How to deal with left truncation in cox model in R I have a longitudinal data with 8 follow-ups. My aim is to see the effect of a disease on ability decline at old age. In my study, I have sibling pairs, one with disease (1) and one without disease (0). And, in this study disease has happened before ability decline.
I want to use age as time in my model. Is it correct to say:
time = age at ability decline-age at disease and status is 1 as ability decline and 0 if decline does not happened. then I have left-truncation, which is age at inclusion. How can I deal with left-truncation in my model in R? here is what I have done.
coxph(Surv(time, status) ~ disease + cluster(siblingid), 
    data = dat)

 A: The standard counting-process setup used to handle time-varying covariate values works here in principle, as that also represents left-truncated starting times with events or right censoring at the end of the time period. That is, with the construction Surv(startTime,stopTime,status), the startTime is considered left truncated and status represents either an event or censoring at stopTime.
I'm not sure that's a good idea in your case, however.
First, when you use birth as time = 0 and have left-truncated survival times, you can get very weird results. Unlike a more typical survival model with everyone at risk at time = 0, only those with the earliest entry dates are at risk at the earliest event times. It's even possible to have survival curves drop to 0 if those early-entry cases have events before others enter the risk set at later ages. See Section 4.6 of Klein and Moeschberger. They suggest:

Rather than estimating the unconditional survival function, we estimate the conditional probability of surviving beyond age t, given survival to age a.

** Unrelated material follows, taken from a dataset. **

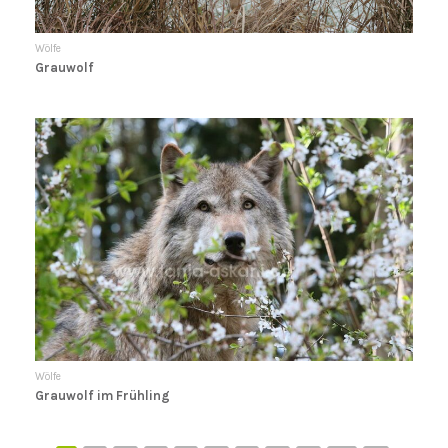
Wölfe
Grauwolf
Wölfe
Grauwolf im Frühling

An alternative that I would tend to  prefer would be to use age at inclusion as a covariate (modeled flexibly with a regression spline) and using time since inclusion as your time to event or right censoring. If inclusion was based on a clinical diagnosis of the disease near the time of inclusion, that would make sense. For example, that's how age is typically handled in cancer survival studies. You'll have to apply your understanding of the subject matter to decide if that makes sense for you.
Second, if you only have 5 follow-up times then a Cox model assuming continuous time probably isn't a wise choice. If the evaluation of the "ability decline" event is only made at follow-up times, then your event times are themselves interval censored: you only have lower and upper limits for the actual elapsed time from time = 0 to the event.
If the 5 follow-up intervals are the same for all individuals (e.g., every 6 months), you might use a discrete-time survival model, which is essentially a set of binary regressions. With your paired data that might be done via a set of conditional logistic regressions  (which end up being solved with Cox survival routines for stratified data via the clogit() function), but I haven't thought that through carefully.
Otherwise you need to use a model that handles interval-censored survival data. The standard R survreg() function can handle interval censoring in a parametric survival model. The R icenReg package provides additional ways to handle interval censoring, although I'm not sure how it handles things like your clusters. The package vignette explains interval censoring pretty clearly and shows examples; the package author also visits this site.
Third, consider whether an all-or-none "ability decline" event designation is the best way to proceed. "Ability decline" is typically a process graded over time. Modeling a quantitative measure of "ability" over time could be much more powerful and informative.